(INFORMATION PROVIDED Opens)
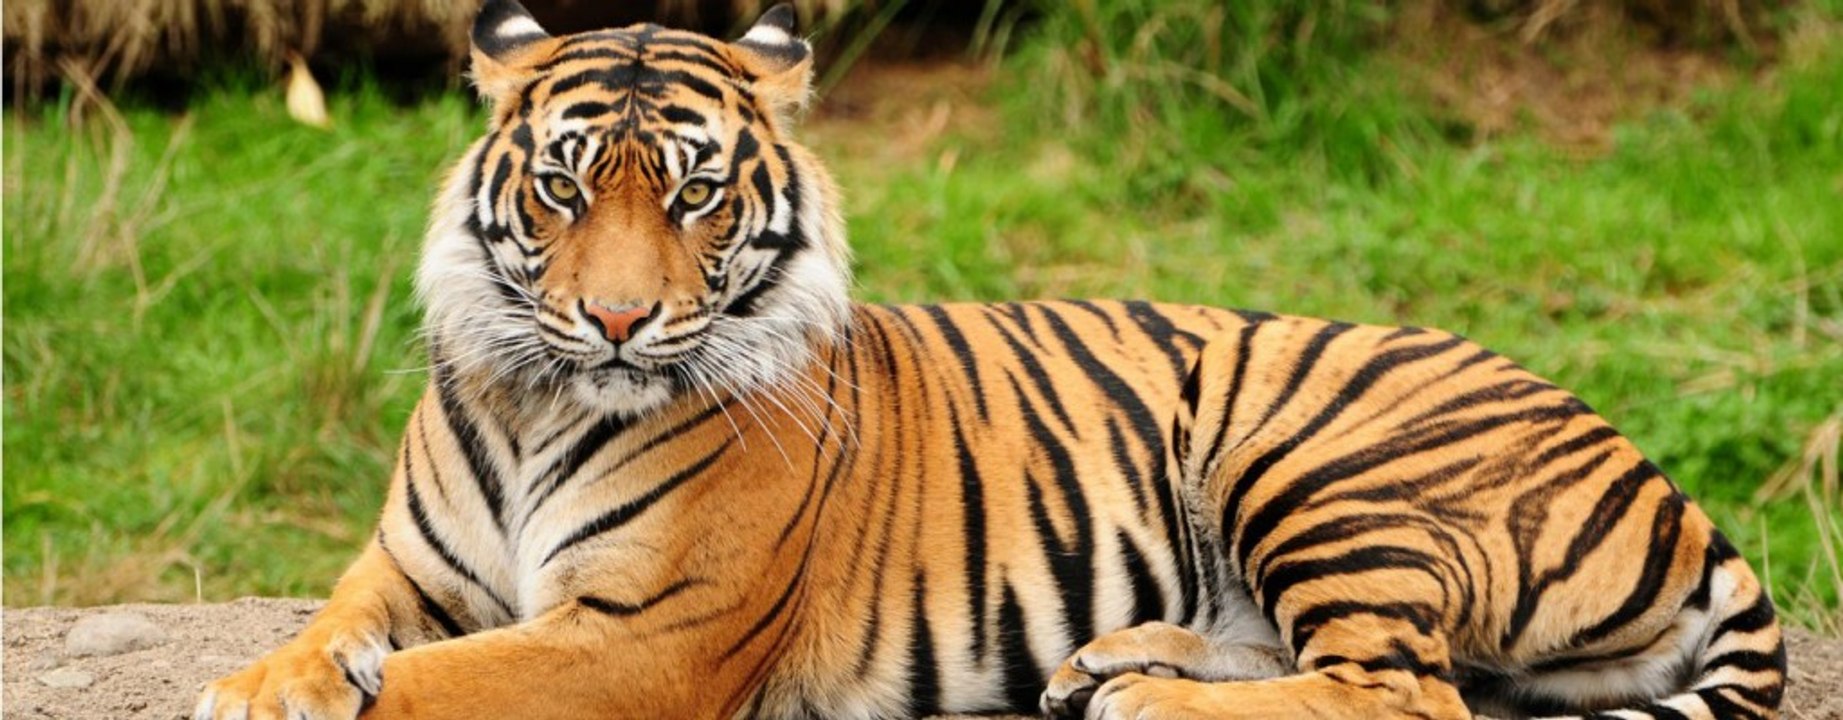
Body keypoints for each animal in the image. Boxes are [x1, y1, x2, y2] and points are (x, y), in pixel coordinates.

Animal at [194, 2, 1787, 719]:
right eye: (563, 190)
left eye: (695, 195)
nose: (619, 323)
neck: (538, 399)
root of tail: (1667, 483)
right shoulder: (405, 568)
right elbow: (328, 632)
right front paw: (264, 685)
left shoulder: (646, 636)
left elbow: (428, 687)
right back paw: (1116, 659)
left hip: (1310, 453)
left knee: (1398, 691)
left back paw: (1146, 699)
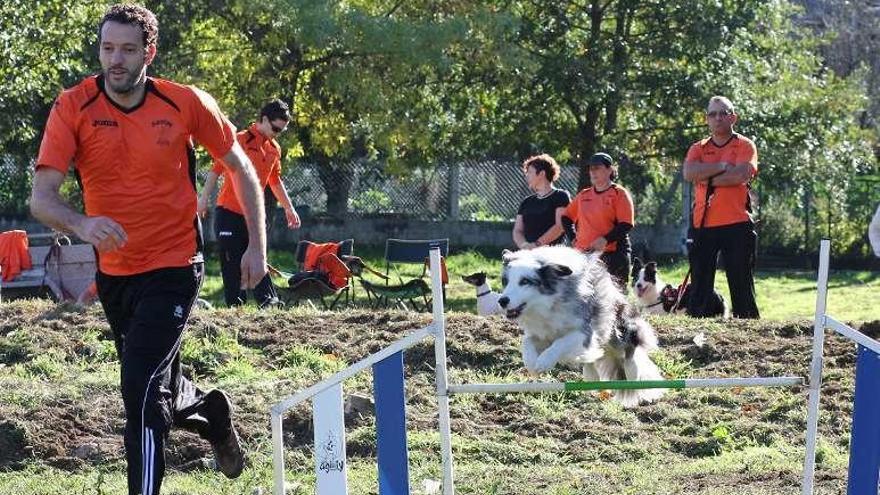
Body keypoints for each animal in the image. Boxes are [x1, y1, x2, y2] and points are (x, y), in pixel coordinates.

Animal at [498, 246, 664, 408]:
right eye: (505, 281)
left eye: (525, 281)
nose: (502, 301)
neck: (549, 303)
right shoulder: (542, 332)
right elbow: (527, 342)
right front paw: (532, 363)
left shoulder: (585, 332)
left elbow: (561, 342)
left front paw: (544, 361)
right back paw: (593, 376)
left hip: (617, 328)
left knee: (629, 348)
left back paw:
(INFORMATION PROVIDED Closes)
### WORK REQUIRED
For each line above that contains the word "elbow", make a copy.

### EXERCISE RESPONSE
right elbow: (328, 632)
left elbow: (428, 687)
right elbow: (527, 342)
left elbow: (561, 342)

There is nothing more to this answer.